Exposure Fusion

The exposure fusion (Exposure Fusion ), exposure blend ( Exposure Blending ), dynamic range increase (Dynamic Range Increase, DRI) or pseudo - HDR are referred to in the digital image processing method to organize captured with different exposure times frames of the same scene ( bracketing ) as a single image combine that are over - and under-exposed areas remain largely avoided and get more details. Exposure Fusion is a pure method of image processing, in which the dynamic range of the image is not increased; the term " dynamic range increase " or "DRI " is therefore misleading.
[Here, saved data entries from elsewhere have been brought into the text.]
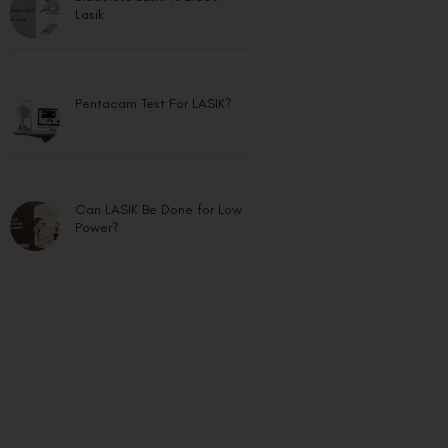
Lasik
Pentacam Test For LASIK?
Can LASIK Be Done for Low
Power?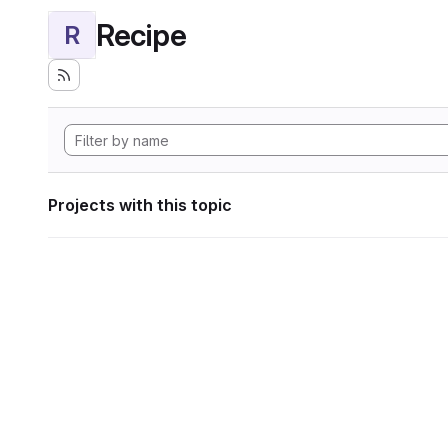
Recipe
R
Projects with this topic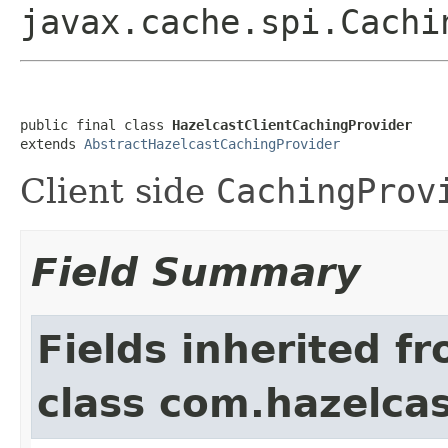
javax.cache.spi.Cachi
public final class 
HazelcastClientCachingProvider
extends 
AbstractHazelcastCachingProvider
Client side
CachingProv
Field Summary
Fields inherited f
class com.hazelcas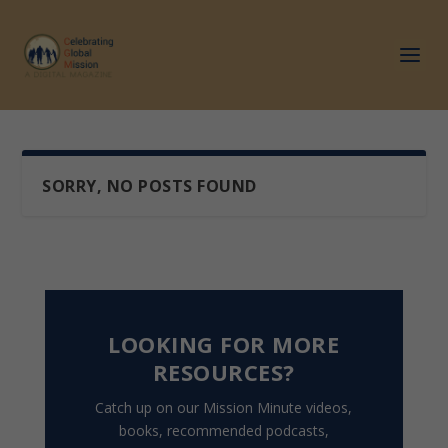
SORRY, NO POSTS FOUND
LOOKING FOR MORE
RESOURCES?
Catch up on our Mission Minute videos,
books, recommended podcasts,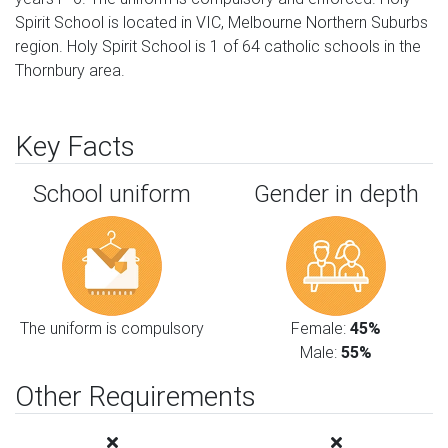
Spirit School is located in VIC, Melbourne Northern Suburbs
region. Holy Spirit School is 1 of 64 catholic schools in the
Thornbury area.
Key Facts
School uniform
Gender in depth
The uniform is compulsory
Female:
45%
Male:
55%
Other Requirements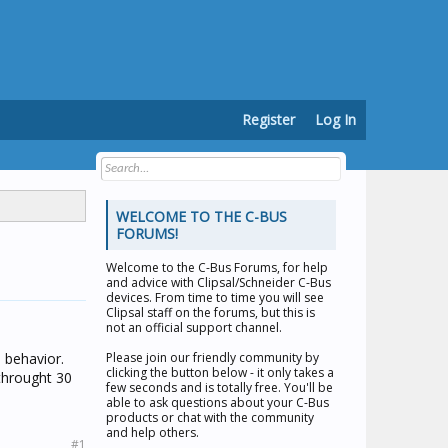
Register
Log In
WELCOME TO THE C-BUS
FORUMS!
Welcome to the
C-Bus Forums
, for help
and advice with Clipsal/Schneider C-Bus
devices. From time to time you will see
Clipsal staff on the forums, but this is
not an official support channel.
 behavior.
Please join our friendly community by
clicking the button below - it only takes a
throught 30
few seconds and is totally free. You'll be
able to ask questions about your C-Bus
products or chat with the community
and help others.
#1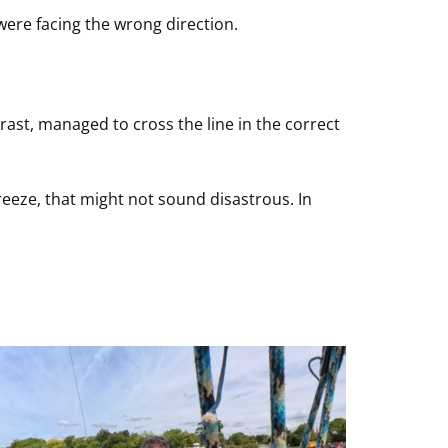
were facing the wrong direction.
ast, managed to cross the line in the correct
eeze, that might not sound disastrous. In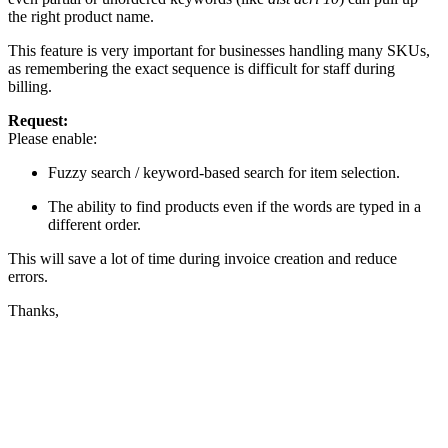
the right product name.
This feature is very important for businesses handling many SKUs,
as remembering the exact sequence is difficult for staff during
billing.
Request:
Please enable:
Fuzzy search / keyword-based search for item selection.
The ability to find products even if the words are typed in a
different order.
This will save a lot of time during invoice creation and reduce
errors.
Thanks,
Demarcation to HDR Photography

Exposure fusion has similar aims as HDR photography (see also HDRI generation of bracketing ), but is technically simpler construction. Does not generate temporary HDR- images, which must then be converted by means of tone mapping back into displayable images. This simplified process is generally faster than generating HDR images, followed by tone mapping and achieved at appropriate method of comparable quality.

Method

In manual exposure fusion, the individual shots of the Bracketing with a standard image-editing program put together, in each case the lightest shades in the image are replaced by the corresponding points from the next darker image, see picture.

Algorithms have been developed that allow the manual method described above can be automated and improved. These automatic methods consist of two steps:

  • Step 1: Realize in each image bracketing the correctly exposed image areas.
  • Step 2: Combine this image parts to form a whole that then essentially consists of only the correctly exposed image parts of individual drawing files.

Technically closely related to the exposure fusion, the process of the focus is stacking. In Focus stacking another criterion for determining the image to use parts used in step 1, the combination of the individual parts of the image (step 2) is performed but analog.